Looks fine, but that comparison should go in it's own protected method.

Created attachment 14631
Check xor of tokens

Attached:

Looks mergable

Deployed today, and we'll add it to the next release in a couple of weeks.

For reference, see I2a9e89120f7092015495e638c6fa9f67adc9b84f (Looks like gerrit bot can't edit security bugs)

I guess there are more routines and many more _Extensions_ which should start using the constant-time compareSecrets function.

Chris, next time pls. inform me directly.

Not sure, if the following lines in your patch are correct as they make the function return quickly if the lenghts are unequal -> timing attack made easy

		if ( strlen( $answer ) !== strlen( $test ) ) {

+ $passwordCorrect = false;
+ } else {

(In reply to T. Gries from comment #9)

Not sure, if the following lines in your patch are correct as they make the
function return quickly if the lenghts are unequal -> timing attack made easy

		if ( strlen( $answer ) !== strlen( $test ) ) {

+ $passwordCorrect = false;
+ } else {

We could move this check out of the function, so the function is always constant time. But in this context, MediaWiki user tokens have been 32 characters since 2004, so knowing that the token is 32 characters doesn't give an attacker any extra information.

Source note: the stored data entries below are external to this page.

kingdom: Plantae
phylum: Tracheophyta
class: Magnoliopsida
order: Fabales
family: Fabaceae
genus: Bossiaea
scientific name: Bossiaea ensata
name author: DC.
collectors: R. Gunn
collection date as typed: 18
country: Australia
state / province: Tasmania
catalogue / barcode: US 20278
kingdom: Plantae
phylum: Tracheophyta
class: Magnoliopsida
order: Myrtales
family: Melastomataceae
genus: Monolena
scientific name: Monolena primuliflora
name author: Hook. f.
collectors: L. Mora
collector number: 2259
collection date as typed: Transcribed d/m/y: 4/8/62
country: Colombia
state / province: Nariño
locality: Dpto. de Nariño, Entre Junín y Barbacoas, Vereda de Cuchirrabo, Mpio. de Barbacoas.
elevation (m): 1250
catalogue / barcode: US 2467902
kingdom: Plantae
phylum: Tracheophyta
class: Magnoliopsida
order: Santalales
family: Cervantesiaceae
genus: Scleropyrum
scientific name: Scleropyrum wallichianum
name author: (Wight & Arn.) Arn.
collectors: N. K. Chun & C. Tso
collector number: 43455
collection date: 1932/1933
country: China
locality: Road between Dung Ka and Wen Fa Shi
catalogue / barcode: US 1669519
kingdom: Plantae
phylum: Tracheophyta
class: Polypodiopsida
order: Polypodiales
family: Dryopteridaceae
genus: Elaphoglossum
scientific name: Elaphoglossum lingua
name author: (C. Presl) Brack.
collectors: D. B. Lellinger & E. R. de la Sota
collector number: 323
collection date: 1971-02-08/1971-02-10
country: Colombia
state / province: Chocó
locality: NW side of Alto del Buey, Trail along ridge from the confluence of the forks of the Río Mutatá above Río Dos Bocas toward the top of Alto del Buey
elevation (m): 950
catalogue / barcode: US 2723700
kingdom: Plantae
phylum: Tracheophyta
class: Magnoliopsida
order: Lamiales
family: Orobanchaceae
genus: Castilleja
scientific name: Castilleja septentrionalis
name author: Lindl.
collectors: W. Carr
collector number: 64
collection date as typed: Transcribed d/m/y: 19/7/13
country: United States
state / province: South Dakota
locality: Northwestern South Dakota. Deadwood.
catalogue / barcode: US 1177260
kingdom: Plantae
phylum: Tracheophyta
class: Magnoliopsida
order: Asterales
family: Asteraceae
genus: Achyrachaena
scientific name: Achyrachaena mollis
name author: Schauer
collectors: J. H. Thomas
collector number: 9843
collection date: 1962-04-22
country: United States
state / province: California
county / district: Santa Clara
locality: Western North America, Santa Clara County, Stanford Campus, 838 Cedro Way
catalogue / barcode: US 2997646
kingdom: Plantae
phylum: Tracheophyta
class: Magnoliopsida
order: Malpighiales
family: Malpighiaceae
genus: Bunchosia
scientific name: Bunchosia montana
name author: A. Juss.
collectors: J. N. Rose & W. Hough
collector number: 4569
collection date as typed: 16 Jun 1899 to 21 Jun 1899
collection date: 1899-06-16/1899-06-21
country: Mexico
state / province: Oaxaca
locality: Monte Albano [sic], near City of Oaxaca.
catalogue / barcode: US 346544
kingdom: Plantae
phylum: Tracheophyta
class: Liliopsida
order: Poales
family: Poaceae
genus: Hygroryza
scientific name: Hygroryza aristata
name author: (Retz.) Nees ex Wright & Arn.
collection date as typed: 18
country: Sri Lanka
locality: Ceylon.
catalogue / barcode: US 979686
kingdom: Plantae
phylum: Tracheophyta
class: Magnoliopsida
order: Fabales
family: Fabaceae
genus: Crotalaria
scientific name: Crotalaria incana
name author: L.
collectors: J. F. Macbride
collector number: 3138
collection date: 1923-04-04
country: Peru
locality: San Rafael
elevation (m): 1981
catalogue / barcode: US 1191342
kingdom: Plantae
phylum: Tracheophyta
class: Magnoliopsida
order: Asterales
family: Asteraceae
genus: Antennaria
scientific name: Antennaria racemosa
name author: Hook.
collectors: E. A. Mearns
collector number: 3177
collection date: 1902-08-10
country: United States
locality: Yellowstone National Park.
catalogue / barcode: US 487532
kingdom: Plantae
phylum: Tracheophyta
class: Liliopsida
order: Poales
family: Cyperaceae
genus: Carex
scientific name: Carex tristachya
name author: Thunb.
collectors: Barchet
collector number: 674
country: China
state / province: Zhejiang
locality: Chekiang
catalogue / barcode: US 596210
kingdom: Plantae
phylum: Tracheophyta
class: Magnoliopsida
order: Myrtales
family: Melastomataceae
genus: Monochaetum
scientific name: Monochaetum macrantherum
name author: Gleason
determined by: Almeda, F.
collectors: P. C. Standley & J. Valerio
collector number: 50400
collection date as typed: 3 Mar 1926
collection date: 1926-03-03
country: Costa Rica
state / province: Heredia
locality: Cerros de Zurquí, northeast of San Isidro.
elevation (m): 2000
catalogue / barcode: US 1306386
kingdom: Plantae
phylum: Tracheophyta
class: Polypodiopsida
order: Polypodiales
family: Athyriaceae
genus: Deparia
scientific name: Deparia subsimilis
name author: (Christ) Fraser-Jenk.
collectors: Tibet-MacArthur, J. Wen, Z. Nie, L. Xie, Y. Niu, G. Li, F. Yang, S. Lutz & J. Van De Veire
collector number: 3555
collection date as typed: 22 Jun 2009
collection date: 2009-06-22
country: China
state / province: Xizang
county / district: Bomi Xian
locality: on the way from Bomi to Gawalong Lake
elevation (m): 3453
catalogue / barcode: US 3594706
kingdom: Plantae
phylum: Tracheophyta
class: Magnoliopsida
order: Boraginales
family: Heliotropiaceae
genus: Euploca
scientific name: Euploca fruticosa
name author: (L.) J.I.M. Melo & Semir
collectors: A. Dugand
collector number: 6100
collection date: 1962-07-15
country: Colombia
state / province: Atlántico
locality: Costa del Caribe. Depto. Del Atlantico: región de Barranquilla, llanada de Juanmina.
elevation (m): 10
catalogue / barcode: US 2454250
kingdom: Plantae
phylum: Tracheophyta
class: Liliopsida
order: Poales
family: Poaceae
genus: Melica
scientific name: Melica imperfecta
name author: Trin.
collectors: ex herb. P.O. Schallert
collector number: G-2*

This was assigned CVE-2014-2243. http://www.openwall.com/lists/oss-security/2014/03/01/2

I'm closing this bug since the token comparison in MediaWiki core is fixed. For this vulnerability in other extensions, let's open a separate bug for each, so we can track those separately.

let's open a separate bug for each, so we can track those separately.

Yes! Thx. Don't forget to mail me directly in case you detect further issues.